Ironically, though, what’s really interesting is that a male Korean speed skater, Ho Suk Lee, was found to be at fault in a collision. He made no public apology to America, and though he knocked down a Cuban-American skater, there’s no report of a public apology… or of Americans twitter mobbing (or issuing him death threats online). However, unlike Christie, he accepted it vocally and gracefully–after the decision was made, mind you, but maybe that’s normal practice in Olympic sport.
Somehow, though, I don’t think it’s the graceful acceptance that explains why Americans didn’t twittermob him with death threats.
Oh, and of course, I suppose would be remiss if I didn’t mention that this is not the first time Korea has collectively raised up its rage at a foreign speed skater over a disqualification. (Unlike in the Christie case, I know there were death threats issued to Ohno… hell, there were threats issued to many [white] expats I knew in Korea.) I arrived in Korea just before the 2002 Winter Olympics, just in time to see the emotional explosions up close. Things got pretty hairy, people I know were threatened with violence by strangers over the ruling, though the worst I got was sworn and spat at, and flipped the bird, by strangers in passing cars–no, really. It became a years-long grudge, but, well, I said this wouldn’t be a rant. It was odd, really.

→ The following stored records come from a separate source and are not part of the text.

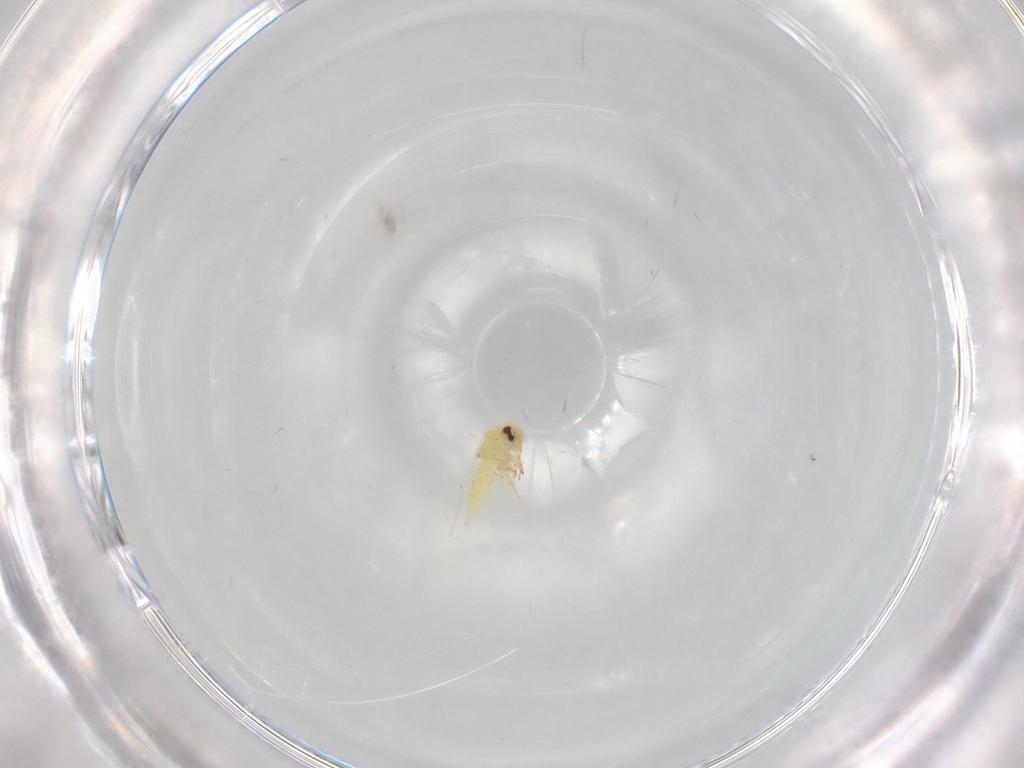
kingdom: Animalia
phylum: Arthropoda
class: Insecta
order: Hemiptera
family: Aleyrodidae
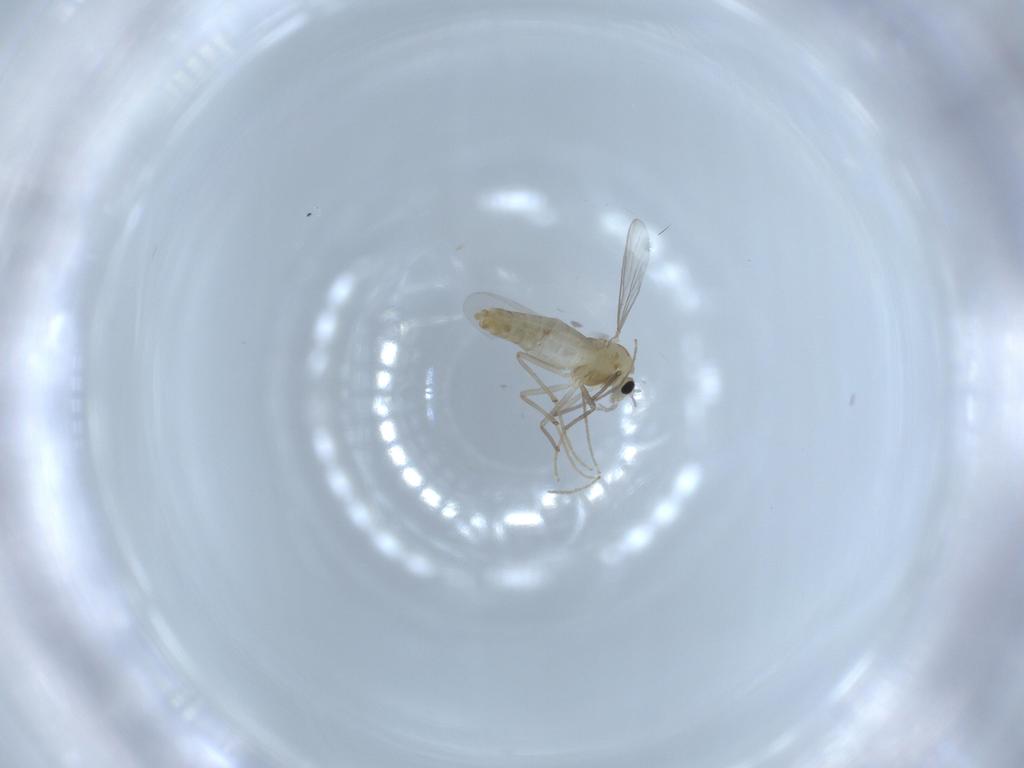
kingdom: Animalia
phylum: Arthropoda
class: Insecta
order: Diptera
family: Chironomidae
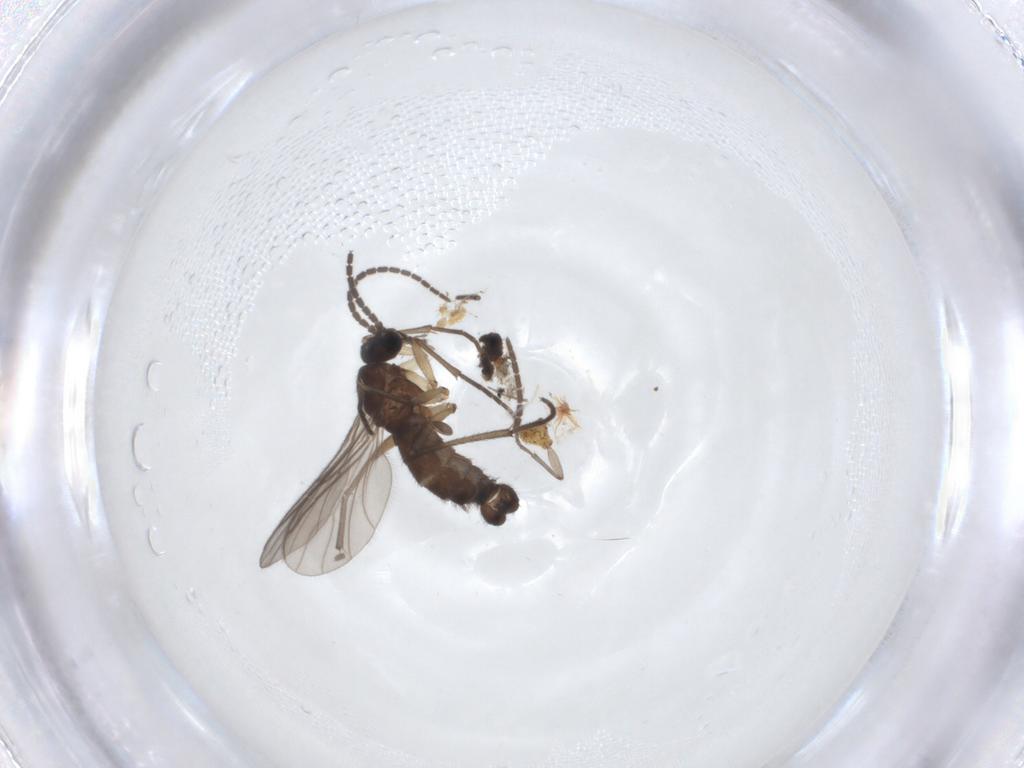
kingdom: Animalia
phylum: Arthropoda
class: Insecta
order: Diptera
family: Sciaridae
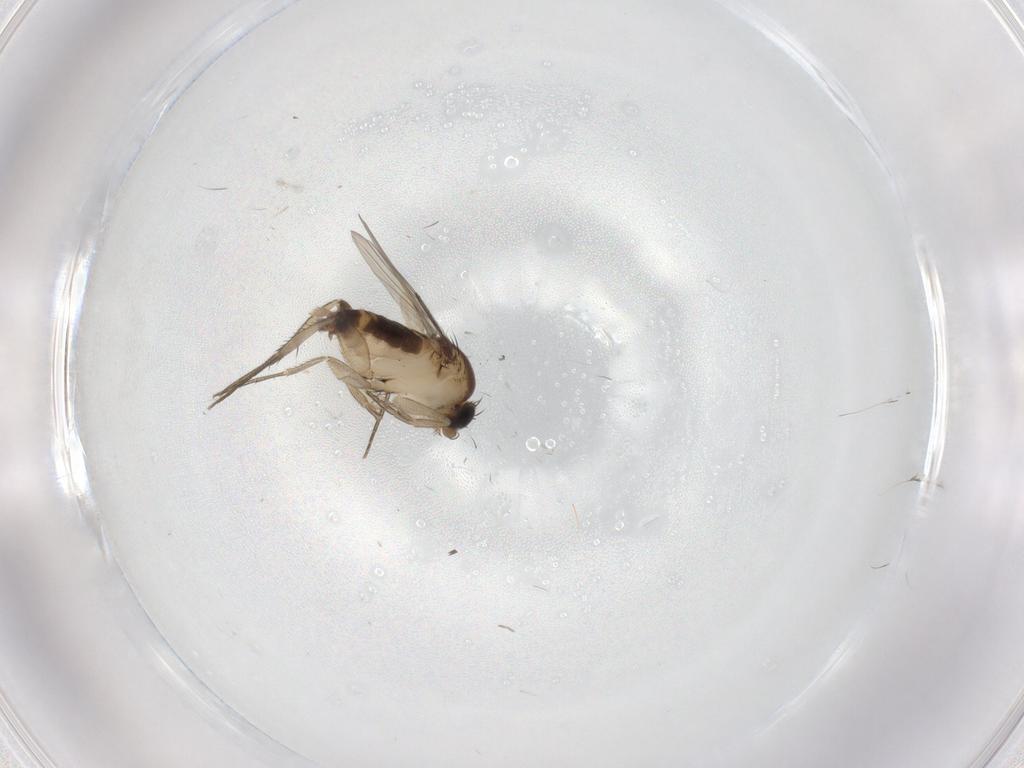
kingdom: Animalia
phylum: Arthropoda
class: Insecta
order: Diptera
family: Phoridae
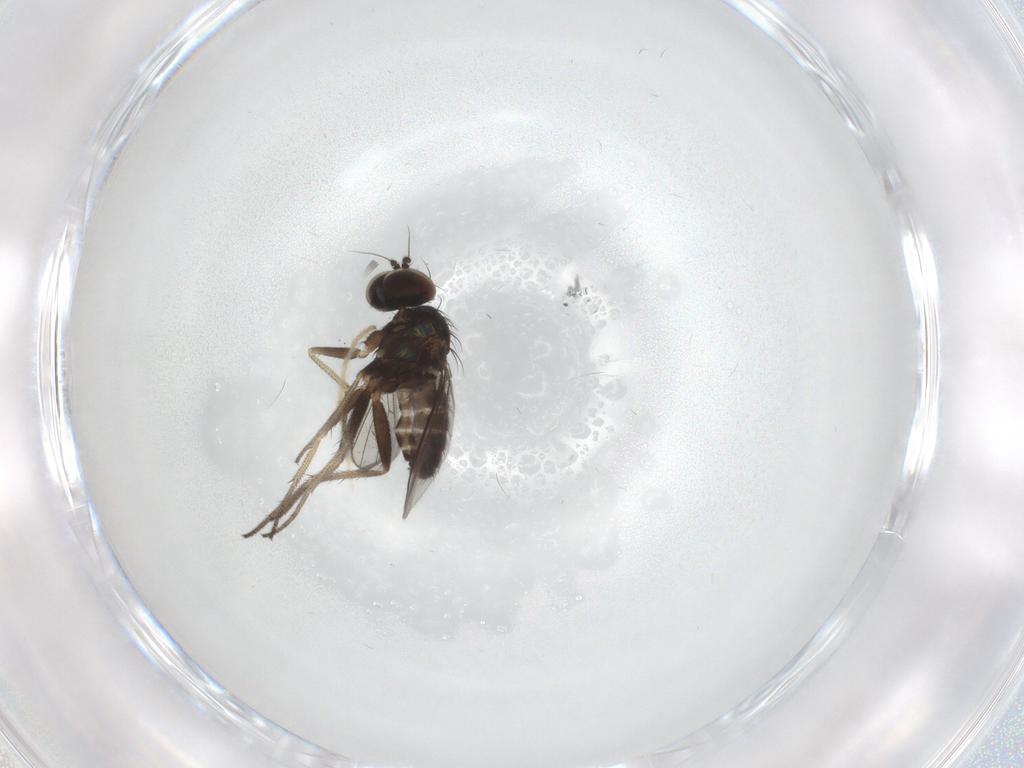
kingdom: Animalia
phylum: Arthropoda
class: Insecta
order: Diptera
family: Chironomidae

Which makes me wonder–and please, if anyone knows, tell me–just how common are collisions and disqualifications in the sport of speed skating?
I get the feeling they’re pretty common, and all this rage over “cheating” and “unfair pushing” probably boils down to people being very angry about a sport without knowing much about the rules, because they only care about it because it’s the Olympics and this is an Issue of National Pride!!!–sort of like how I saw people throwing things at televisions and declaring the judges corrupt during the World Cup over rulings that they didn’t understand primarily because they had never watched an actual soccer game prior to the Korea-Japan World Cup of 2002.
That’s not to dismiss Korea’s strong historical performance in short track speed skating, mentioned in the piece about Ohno, but most people don’t know the rules well enough to be disputing the judges’ rulings… which is one thing when you’re just complaining in front of a TV, but another when you’re issuing death threats via Twitter.
Personally, I don’t know a damned thing about speed skating, except that it seems to make a lot of Koreans really, really angry with a certain degree of regularity.